Crazy, learned something new today, thank you. LiveScript exists but it’s just the same name. It’s very interesting how little we know about history of our own domain, somehow things change so fast that people are not even aware how things got where they are.
I like a lot of the motivations behind Deno but I honestly don’t see it gaining wide adoption, for a few reasons:
1. You mentioned package management, but it bears repeating. Deno has *no* package management. It’s not meant to have any. This is a huge leap backward. Wider stdlib or not, the JS ecosystem has coalesced around the Semver philosophy, and trading that out for static URL imports is not a pragmatic change by any means.
2. API incompatibility – *all* non-web javascript is written for Node. There’s a decade of package development sitting atop the firm foundation of Node.js. It’s going to be very challenging for Deno to reach critical mass when starting from square one.
“You don’t need Express anymore,” you say. Well, I don’t see what’s wrong with using packages depending on what you need — I don’t want an advanced routing system baked into my standard library when I’m just trying to write a script. Do one thing, and do it well.
3. The above points wouldn’t be an issue if Deno offered something crucial that Node fundamentally couldn’t offer. However, I’d argue that it does not. It’s been able to implement features that would take Node a long time, but API changes for Node take time for good reason; they’re preserving the aforementioned decade of development. That’s not to say that Node CAN’T implement this kind of thing, just that it takes longer. Mature software is a good thing.
There isn’t anything stopping Node from introducing opt-in command-line security permissions or a wider stdlib. In fact, most of the Node stdlib already HAS promisified alternative methods.
I have never encountered problems with backpressure in Node servers. Do we need to rewrite from the ground up to solve that problem?

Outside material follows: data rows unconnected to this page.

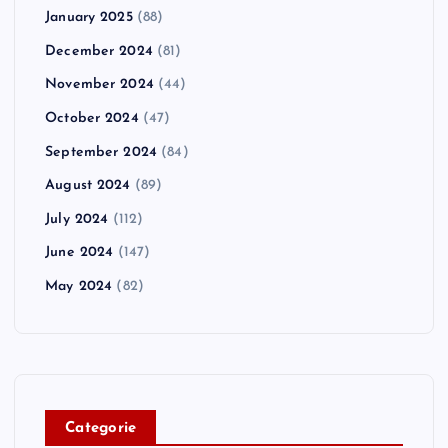
January 2025
(88)
December 2024
(81)
November 2024
(44)
October 2024
(47)
September 2024
(84)
August 2024
(89)
July 2024
(112)
June 2024
(147)
May 2024
(82)
C
ategorie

TL;DR: I don’t see Deno as anything more substantial than hype.
And Microsoft is going sky rocket!
Ok, TypeScript is open source, but the merchandising is good for them.
youarecorrect
Hmm…De-no. I’ll pass. The main design flaw of Node.js is…Javascript on the server. There’s always someone who forgets how to write small, resource efficient software. Deno simply continues the main design flaw of Node.js by shoving Javascript in another place where it doesn’t belong. That reminds me of someone not too long ago attempting to decode a 1GB JSON array from a local file in a web browser they had generated and then asked me why it was “taking forever to load.” In some ways, I miss the 1980’s when people were forced by the architecture to not be lazy (I don’t miss the painfully slow 4MHz hardware – just the mentality of efficiency).
Did you know that PHP is an amazing *command-line* scripting language? And it is still being developed today? And you can make async servers in PHP? And has a much smaller resource footprint than Node? If you didn’t know any of those things, then you’ve been out of the loop for the last decade.
And C is still kicking. When you need *real* performance, nothing beats good ol’ C (and assembler). Sure you can find some areas here or there where other languages have a slight edge, but C is an inch away from the metal while any scripting language, no matter how good it is, is a mile away from the metal. Clock cycles still matter.
Another framework.. !!! Duh.. another year and people would be releasing something else.. with increasing demand of JavaScript I think it’s
“Too many Chef spoil the broth”
Many thanks for shining a spotlight on Deno, Ryan.
I’d planned to learn Node.js in 2018, but after making headway only through some of the basics, other projects and technologies diverted my attention.
More recently, I’ve caught up with a few side-projects and I’m ready to resume learning (and eventually mastering) Node.js, once again.
But now that it’s stable, I’m increasing persuaded that I should focus on Deno instead.
Promises? ES Modules? Typescript?
These three considerations, not least, suggest that it’s Deno rather than Node.js which will evolve to become the beyond-the-browser JS runtime of the 2020s.